Elizabeth Warren, a known liar with high cheekbones is at it again. She claims that financial institutions support the new fiduciary rule. She bases this on the fact that the institutions have said they will comply with the law. There is a huge gap between not breaking the law and approving of it. The truth is financial institutions are universally opposed to the fiduciary rules as currently written.
For one thing to fully comply with the ridiculous rule will cost 31.5 billion dollars a year. Secondly, it will force small investors out of the market because it mandates that compensation be fee based and not commission based. What this does is force the less wealthy people trying to plan their retirement out of the advisory business. Basically, it will save large liberal investors huge bucks a portion of which they will kickback to the democrats while leaving the little guy to fend for themselves.

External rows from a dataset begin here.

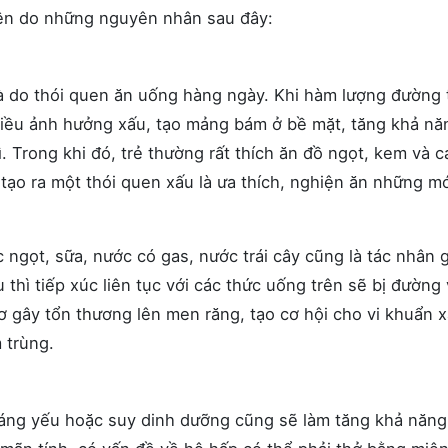
iện do những nguyên nhân sau đây:
 là do thói quen ăn uống hàng ngày. Khi hàm lượng đường 
hiều ảnh hưởng xấu, tạo mảng bám ở bề mặt, tăng khả nă
. Trong khi đó, trẻ thường rất thích ăn đồ ngọt, kem và c
ạo ra một thói quen xấu là ưa thích, nghiện ăn những m
ngọt, sữa, nước có gas, nước trái cây cũng là tác nhân g
thì tiếp xúc liên tục với các thức uống trên sẽ bị đường
 gây tổn thương lên men răng, tạo cơ hội cho vi khuẩn 
 trùng.
háng yếu hoặc suy dinh dưỡng cũng sẽ làm tăng khả năng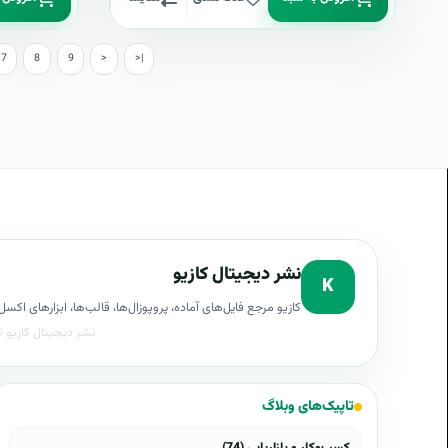
7
8
9
>
>|
نشر دیجیتال کازیو
K
کازیو مرجع فایل‌های آماده، پروپوزال‌ها، قالب‌ها، ابزارهای ا
تاپیک‌های وبلاگ
کسب‌وکار و بازاریابی (74)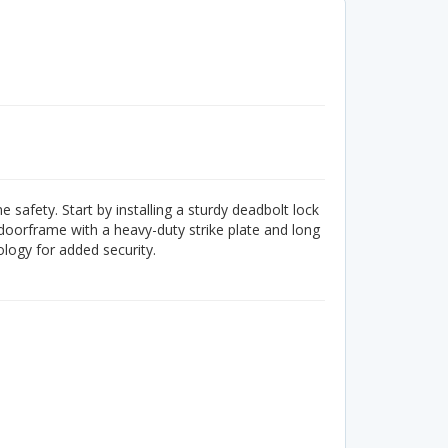
 safety. Start by installing a sturdy deadbolt lock
doorframe with a heavy-duty strike plate and long
logy for added security.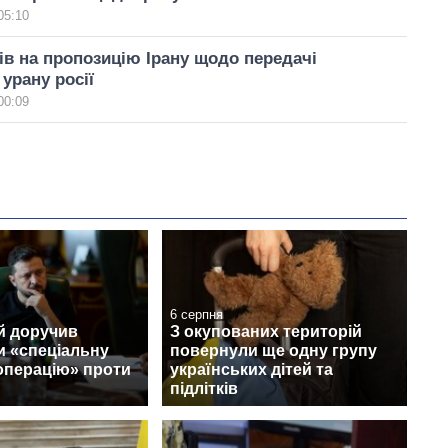
05:10
ів на пропозицію Ірану щодо передачі
урану росії
00:09
6 серпня
й доручив
З окупованих територій
и «спеціальну
повернули ще одну групу
операцію» проти
українських дітей та
підлітків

Warren concluded her letter,
“The overwhelming voice of financial firms is clear: they support the goals of this rule; they have invested in this rule; they have planned for this rule; and they will be ready by the April deadline.”
Jon Berlau, a senior fellow at the Competitive Enterprise Institute explodes that myth:
“Now Warren is engaging in similar tactics by writing letters to brokerage firms asking if they will be in compliance with the fiduciary rule when it goes into effect. She is pointing to their affirmative answers—firms generally comply with laws rather than risk penalties—as evidence that they are fine with the fiduciary rule and there is no need to delay or rescind it.”

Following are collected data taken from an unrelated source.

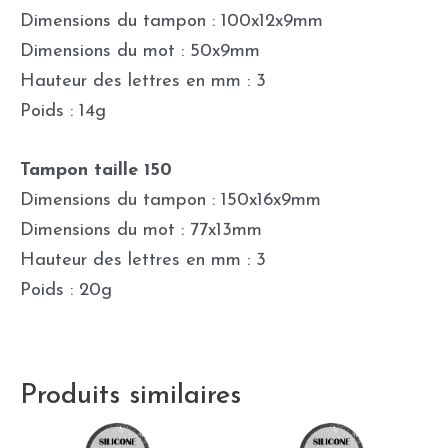
Dimensions du tampon : 100x12x9mm
Dimensions du mot : 50x9mm
Hauteur des lettres en mm : 3
Poids : 14g
Tampon taille 150
Dimensions du tampon : 150x16x9mm
Dimensions du mot : 77x13mm
Hauteur des lettres en mm : 3
Poids : 20g
Produits similaires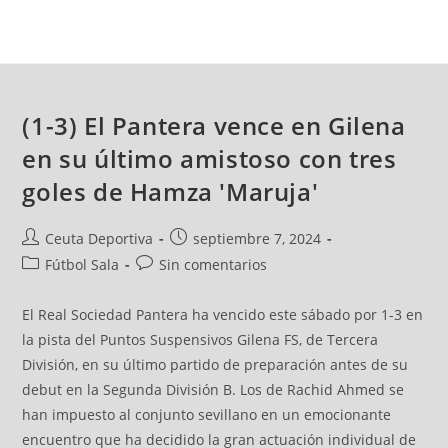
(1-3) El Pantera vence en Gilena
en su último amistoso con tres
goles de Hamza 'Maruja'
Ceuta Deportiva
septiembre 7, 2024
Fútbol Sala
Sin comentarios
El Real Sociedad Pantera ha vencido este sábado por 1-3 en
la pista del Puntos Suspensivos Gilena FS, de Tercera
División, en su último partido de preparación antes de su
debut en la Segunda División B. Los de Rachid Ahmed se
han impuesto al conjunto sevillano en un emocionante
encuentro que ha decidido la gran actuación individual de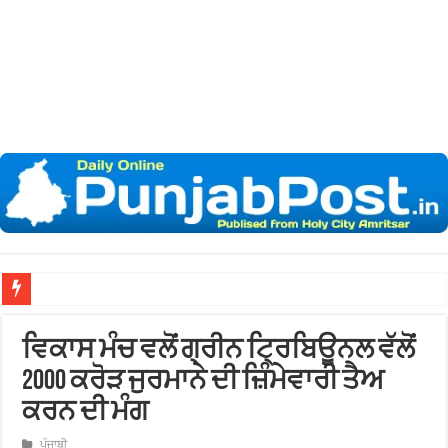
ਵਿਕਾਸ ਮੰਚ ਵਲੋਂ ਗ੍ਰੀਨ ਟ੍ਰਿਬਿਊਨਲ ਵੱਲੋਂ
2000 ਕਰੋੜ ਜੁਰਮਾਨੇ ਦੀ ਜ਼ਿੰਮੇਵਾਰੀ ਤੈਅ
ਕਰਨ ਦੀ ਮੰਗ
ਪੰਜਾਬੀ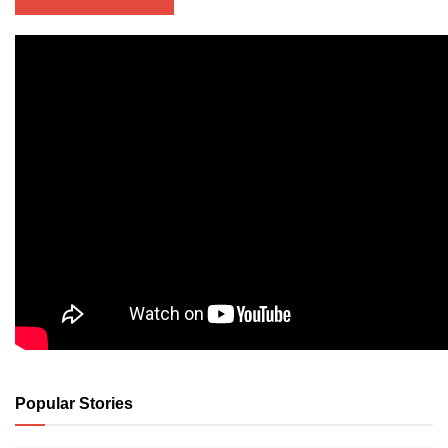
Popular Stories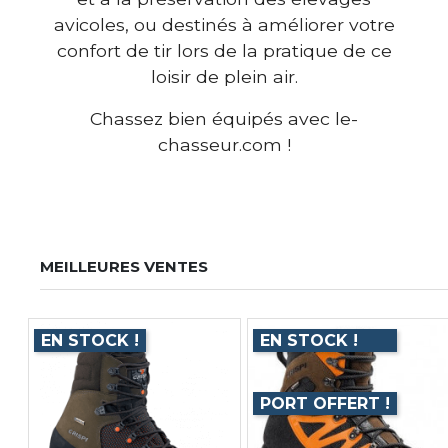
avicoles, ou destinés à améliorer votre
confort de tir lors de la pratique de ce
loisir de plein air.
Chassez bien équipés avec le-
chasseur.com !
MEILLEURES VENTES
EN STOCK !
EN STOCK !
PORT OFFERT !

Former Congressman Kenneth E. Bentsen, Jr. dispelled Warren’s assertion that financial firms support the fiduciary rule, saying:
Over the last several days there has been a fair amount of chatter around the Department of Labor’s pending fiduciary rule, which we believe could make retirement saving harder for many Americans. I’d like to set the record straight. … First, the industry has been working diligently over the past eighteen months to prepare to comply with the rule before it becomes applicable on April 10, 2017. Our member firms have undertaken this effort not because we agree with the rule, either in whole or in part, but rather if it’s the law, we comply. The industry will endeavor to undertake what its regulators task it to do, but that doesn’t mean the rule is without flaws (it isn’t), or that the implementation timeline wasn’t realistic (it wasn’t), or that the implementation timetable demanded by the rule won’t have consequences (it will).
President Trump is considering either dumping the new regulation or rewriting it to protect small investors.